The Ann Hamilton experience - installation artist - Interview

Interview, July, 1999 by Lynne Cooke

Over the last decade, Ann Hamilton has emerged as one of the most provocative installation artists of our time

Best known for her site-specific environments that make use of sephisticated technology, unusual and highly sensual materials, recorded sound, and literary and historical allusions, the forty-threeyear-old artist - who received a MacArthur award in 1993 - was selected to represent the United States at this summer's Venice Biennale, Her installation, entitled myein, will be on view through November 7. LYNNE COOKE: What were your first thoughts when you were offered the American pavilion at the Venice Biennale?

ANN HAMILTON: From the very beginning I responded to the fact that this is an American pavilion in another country. So I took my cues from the pavilion's American references and its neoclassical architecture.

LC: Was the pavilion built In 1895, the year the Biennale began?

AH: No, it was built in 1929, the year the stock market crashed. A rather auspicious date. Its architecture is very Jeffersonian; there are two symmetrical wings that embrace a central courtyard. You're very aware as you step into the interior courtyard that you've crossed a first threshold, and on entering the central rotunda you cross yet another one.

LC: The architecture of several of the permanent pavilions in Venice - I'm thinking specifically of the Dutch and Russian pavilions - seems designed to symbolically reinforce the nation's values. Is that true of the American pavilion?

AH: Yes. I saw the pavilion for the first time last June, and immediately upon returning to the States I went to see [Thomas Jefferson's Virginia home] Monticello, and I started reading about American history in a way that I hadn't before. I suppose there were some parallels to how I approached my recent installation at the Aldrich Museum of Contemporary Art [in Ridge field, Connecticut]; for that work, whitecloth, I researched New England's Puritan history. For the Biennale the question became: How does an architectural ideal embody a vision of social democracy? And then what are the schisms, paradoxes, and contradictions within that vision?

LC: You seem to work simultaneously on two fronts - you think through the ideas in relation to a site on a fairly abstract level, and at the same time you think in response to very specific material conditions.

AH: Yes. And I was also thinking about the rhythms of actually being in Venice. The simplest observation I had that was pertinent to the project was that you're always getting on and off boats, so you're constantly accompanied by a subtly shifting horizon. I was thinking about air and movement, of metaphors of descent - that was a very visceral, emotional response. And then, because it's a very particular circumstance to be representing a national identity, I had a more conscious sociopolitical response. I came away thinking about what issues might be most pressing for us now as a country.

LC: Where did these thoughts lead?

AH: I approached the building as an object, and began working with the relationship between its exterior facade and its interior space. I began with the idea of a mirrored wall that reflected the garden in which the pavilion sits. That went through several permutations before I arrived at what we're building now, which is a large, rippling glass screen that extends across the entire front of the building.

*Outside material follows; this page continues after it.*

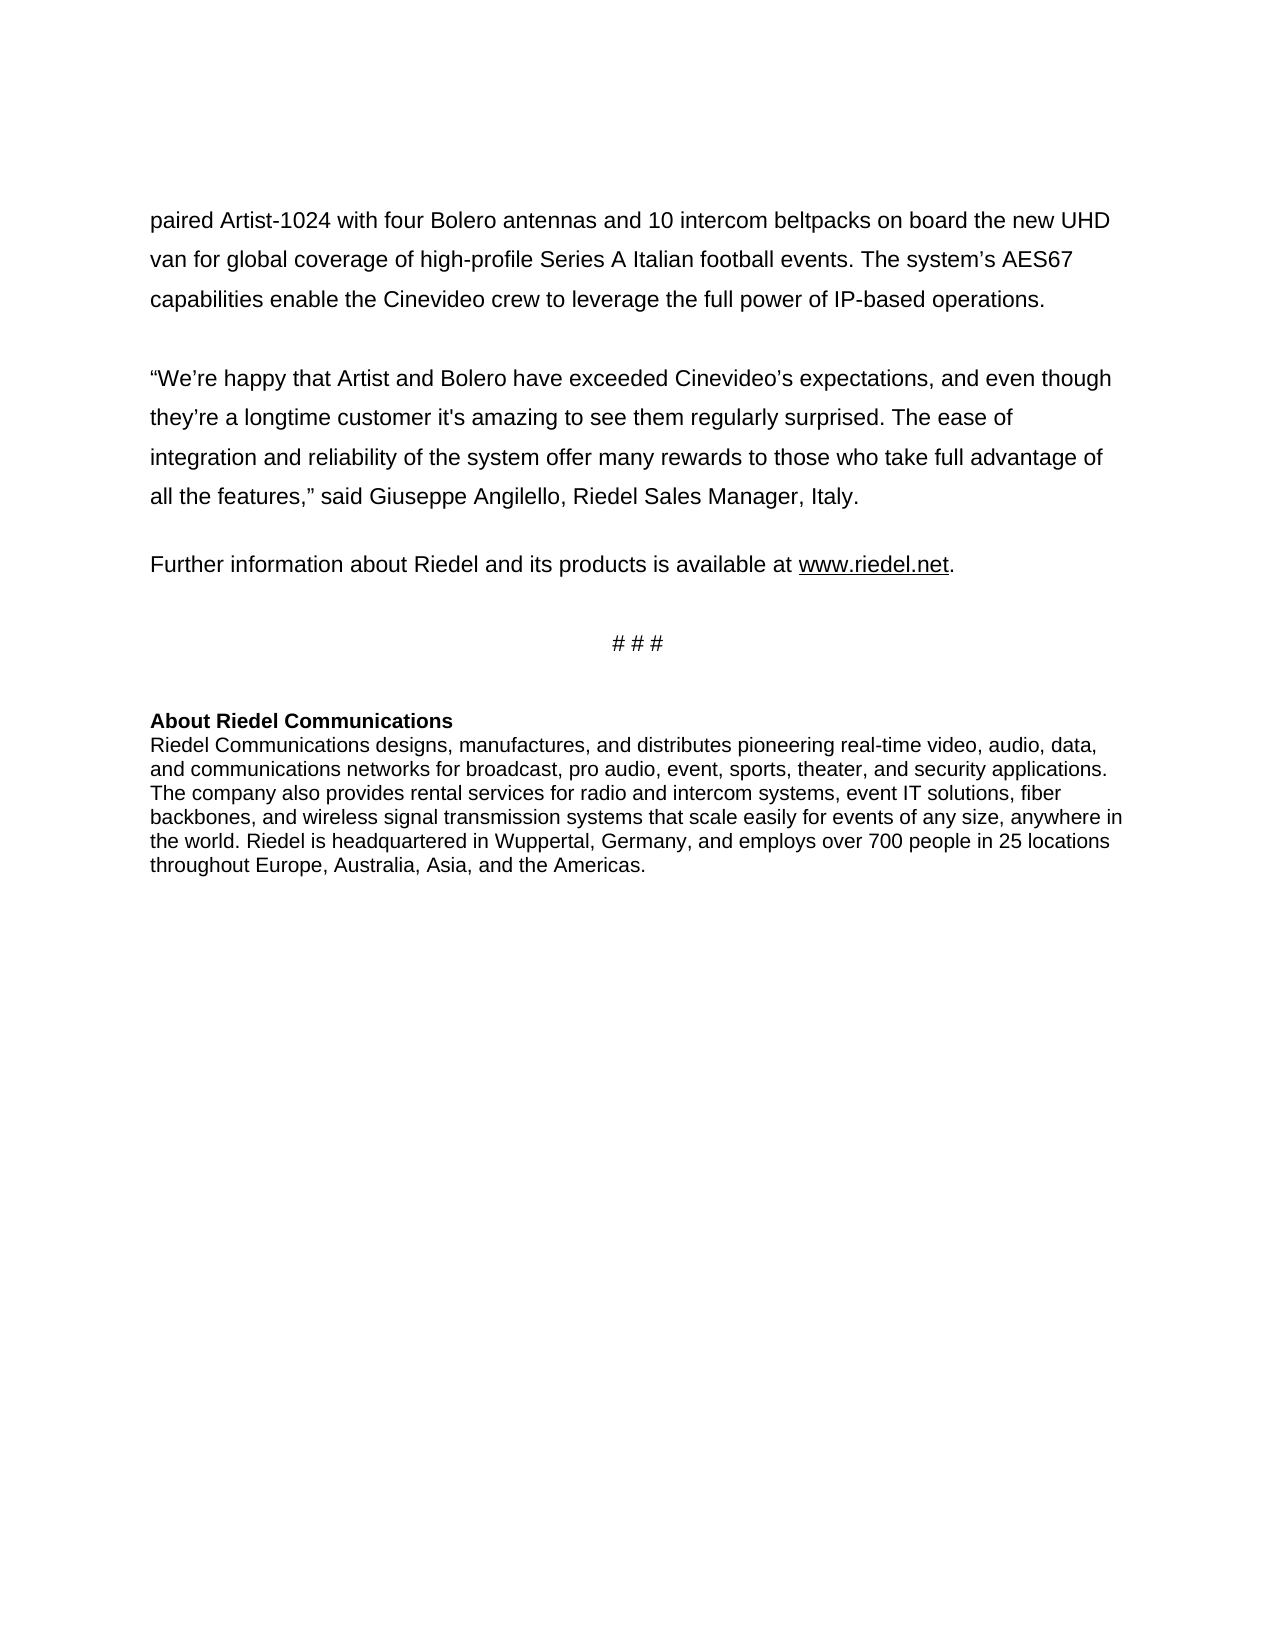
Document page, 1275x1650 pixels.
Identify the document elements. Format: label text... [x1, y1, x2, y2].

text # # # [150, 630, 1125, 657]
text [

It doesn't dematerialize the building but renders it very liquid as an image.

LC: And the viewer must decide how to enter the building, around one end of the wall or the other.

AH: Yes. And once in the rotunda, you must again decide whether to go left or right. One thing we've done is remove aH of the false ceilings that had been installed in the '60s, which covered the skylights in the four adjacent galleries. For the first time in years there is natural light coming into the space, which is filled not with objects but with something more like a phenomenon. There is a mechanical system that sifts an intense, fuchsia-colored powder slowly down the walls. The powder is very responsive to your movements - to the turbulence in the air you create but are not aware of. It's almost invisible as it descends over the walls, which have been encrusted with small raised bumps that spell out a text in braille. There's a continual movement, a marking of the text that doesn't actually stay on the walls.

LC: What is the source of the text?

AH.' It's taken from two volumes of poetry by Charles Reznikoff called Testimony: The United States 1885-1915 Recitative [1965]. They're incredibly wrenching accounts of acts of violence based on turn-ofthe-century legal documents. And rendering them in braille in some sense mirrors the way this kind of violence is difficult to absorb into the democratic ideal.

LC: You will also have a spoken-word audio recording as part of the Installation. What will be on the tape?

AH: I used the middle section of Lincoln's second inaugural address, which was an extremely important speech in its time, quite radical in its brevity. It's an attempt to ask: How do you heal the schism that comes from the inheritance of slavery and that is the basis of much of this country's early history? I translated the text into an international phonetic code and spelled out the paragraph according to that code, and you hear my voice, in unison with itself, whispering it over and over again with urgency. The meaning isn't immediately apparent; it's more about the rhythm of the voices than the voices as conveyors of meaning. The quality is halfway between an echo and a remembrance that can't quite be pieced together.